DiffVein: A Unified Diffusion Network for Finger Vein Segmentation and Authentication
Yanjun Liu, Wenming Yang, Qingmin Liao
TL;DR
DiffVein introduces a unified diffusion-model framework for finger vein segmentation and authentication, coupling a segmentation branch with a denoising diffusion path to enable mutual information exchange. It adds a mask condition to guide denoising and a Semantic Difference Transformer to fuse diffusion-derived category embeddings into segmentation, guided by a Fourier-space Structural Similarity loss. Across USM and THU-MVFV3V datasets, DiffVein achieves state-of-the-art performance in both verification (EER as low as $0.089\%$) and identification (ACC up to $99.79\%$) while delivering superior segmentation topology (high clDice scores).

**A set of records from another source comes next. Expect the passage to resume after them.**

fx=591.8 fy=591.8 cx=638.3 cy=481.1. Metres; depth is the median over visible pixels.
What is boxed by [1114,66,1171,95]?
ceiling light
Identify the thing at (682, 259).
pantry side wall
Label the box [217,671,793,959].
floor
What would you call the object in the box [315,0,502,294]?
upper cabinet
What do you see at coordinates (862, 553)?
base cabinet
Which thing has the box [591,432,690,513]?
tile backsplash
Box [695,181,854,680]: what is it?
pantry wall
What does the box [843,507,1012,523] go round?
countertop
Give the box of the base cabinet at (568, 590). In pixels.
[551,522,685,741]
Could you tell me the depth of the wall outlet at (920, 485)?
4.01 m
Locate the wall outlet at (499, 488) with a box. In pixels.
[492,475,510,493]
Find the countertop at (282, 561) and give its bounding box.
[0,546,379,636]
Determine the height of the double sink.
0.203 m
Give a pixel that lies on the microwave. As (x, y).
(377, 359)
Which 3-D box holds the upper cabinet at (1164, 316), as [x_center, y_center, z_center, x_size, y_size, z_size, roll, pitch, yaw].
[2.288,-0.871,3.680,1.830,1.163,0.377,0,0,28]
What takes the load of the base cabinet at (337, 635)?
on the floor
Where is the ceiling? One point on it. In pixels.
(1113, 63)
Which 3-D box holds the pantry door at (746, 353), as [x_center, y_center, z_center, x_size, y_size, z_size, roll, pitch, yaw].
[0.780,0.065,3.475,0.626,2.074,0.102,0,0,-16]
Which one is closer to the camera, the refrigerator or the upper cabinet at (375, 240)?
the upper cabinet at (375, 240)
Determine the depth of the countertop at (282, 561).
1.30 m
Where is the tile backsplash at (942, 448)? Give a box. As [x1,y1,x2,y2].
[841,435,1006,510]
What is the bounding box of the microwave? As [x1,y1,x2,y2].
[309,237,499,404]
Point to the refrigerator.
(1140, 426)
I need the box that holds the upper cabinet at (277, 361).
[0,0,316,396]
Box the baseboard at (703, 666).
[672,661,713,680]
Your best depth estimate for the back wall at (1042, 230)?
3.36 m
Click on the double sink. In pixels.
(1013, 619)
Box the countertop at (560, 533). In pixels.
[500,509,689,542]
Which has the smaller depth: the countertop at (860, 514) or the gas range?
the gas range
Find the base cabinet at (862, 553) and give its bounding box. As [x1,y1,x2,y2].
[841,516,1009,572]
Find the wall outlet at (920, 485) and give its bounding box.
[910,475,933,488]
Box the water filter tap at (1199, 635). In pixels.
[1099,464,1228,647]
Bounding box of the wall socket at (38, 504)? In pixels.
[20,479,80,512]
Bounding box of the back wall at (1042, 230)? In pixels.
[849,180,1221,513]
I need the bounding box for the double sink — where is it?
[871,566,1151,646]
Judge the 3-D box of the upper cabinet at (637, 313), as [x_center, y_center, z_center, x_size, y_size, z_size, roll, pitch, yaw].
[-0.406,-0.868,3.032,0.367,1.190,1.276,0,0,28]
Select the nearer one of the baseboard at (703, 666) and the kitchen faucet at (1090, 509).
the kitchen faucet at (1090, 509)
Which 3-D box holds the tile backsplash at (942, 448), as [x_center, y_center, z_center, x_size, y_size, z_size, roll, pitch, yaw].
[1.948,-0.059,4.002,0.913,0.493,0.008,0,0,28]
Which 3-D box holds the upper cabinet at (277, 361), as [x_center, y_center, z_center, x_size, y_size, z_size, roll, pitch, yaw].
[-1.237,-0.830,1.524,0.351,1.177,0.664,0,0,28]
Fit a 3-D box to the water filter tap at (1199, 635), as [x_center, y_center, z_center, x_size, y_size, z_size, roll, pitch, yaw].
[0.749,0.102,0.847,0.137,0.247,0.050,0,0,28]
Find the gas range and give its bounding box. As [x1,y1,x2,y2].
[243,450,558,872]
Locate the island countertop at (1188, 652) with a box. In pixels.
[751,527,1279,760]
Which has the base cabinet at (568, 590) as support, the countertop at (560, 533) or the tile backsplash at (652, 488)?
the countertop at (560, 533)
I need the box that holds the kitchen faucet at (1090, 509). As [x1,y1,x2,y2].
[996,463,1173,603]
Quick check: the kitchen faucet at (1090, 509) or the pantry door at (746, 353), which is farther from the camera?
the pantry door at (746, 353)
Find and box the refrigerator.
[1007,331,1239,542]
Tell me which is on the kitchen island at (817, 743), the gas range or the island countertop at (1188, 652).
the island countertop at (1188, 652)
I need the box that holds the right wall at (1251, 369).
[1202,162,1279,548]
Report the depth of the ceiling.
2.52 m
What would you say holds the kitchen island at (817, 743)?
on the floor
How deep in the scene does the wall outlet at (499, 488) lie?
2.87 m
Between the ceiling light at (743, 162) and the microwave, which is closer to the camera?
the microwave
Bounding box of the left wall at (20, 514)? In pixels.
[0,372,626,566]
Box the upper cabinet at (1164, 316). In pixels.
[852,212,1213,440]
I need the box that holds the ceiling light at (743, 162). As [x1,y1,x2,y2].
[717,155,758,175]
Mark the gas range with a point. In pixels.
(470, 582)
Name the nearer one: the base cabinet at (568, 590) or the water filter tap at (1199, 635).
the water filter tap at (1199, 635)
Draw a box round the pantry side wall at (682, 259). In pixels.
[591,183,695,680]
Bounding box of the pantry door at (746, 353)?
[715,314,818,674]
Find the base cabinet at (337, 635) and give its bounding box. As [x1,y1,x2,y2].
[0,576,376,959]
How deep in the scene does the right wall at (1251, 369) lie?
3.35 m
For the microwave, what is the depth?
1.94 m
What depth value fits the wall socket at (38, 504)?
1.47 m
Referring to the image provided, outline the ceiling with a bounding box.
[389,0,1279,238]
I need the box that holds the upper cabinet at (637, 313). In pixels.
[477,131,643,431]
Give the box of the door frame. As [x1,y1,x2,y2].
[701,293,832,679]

These results demonstrate the practical potential of cross-task diffusion-driven biometric recognition, with ablation confirming the contributions of diffusion, conditioning, FourierSIM, and SD-Former to overall gains.
Abstract
Finger vein authentication, recognized for its high security and specificity, has become a focal point in biometric research. Traditional methods predominantly concentrate on vein feature extraction for discriminative modeling, with a limited exploration of generative approaches. Suffering from verification failure, existing methods often fail to obtain authentic vein patterns by segmentation. To fill this gap, we introduce DiffVein, a unified diffusion model-based framework which simultaneously addresses vein segmentation and authentication tasks. DiffVein is composed of two dedicated branches: one for segmentation and the other for denoising. For better feature interaction between these two branches, we introduce two specialized modules to improve their collective performance. The first, a mask condition module, incorporates the semantic information of vein patterns from the segmentation branch into the denoising process. Additionally, we also propose a Semantic Difference Transformer (SD-Former), which employs Fourier-space self-attention and cross-attention modules to extract category embedding before feeding it to the segmentation task. In this way, our framework allows for a dynamic interplay between diffusion and segmentation embeddings, thus vein segmentation and authentication tasks can inform and enhance each other in the joint training. To further optimize our model, we introduce a Fourier-space Structural Similarity (FourierSIM) loss function, which is tailored to improve the denoising network's learning efficacy. Extensive experiments on the USM and THU-MVFV3V datasets substantiates DiffVein's superior performance, setting new benchmarks in both vein segmentation and authentication tasks.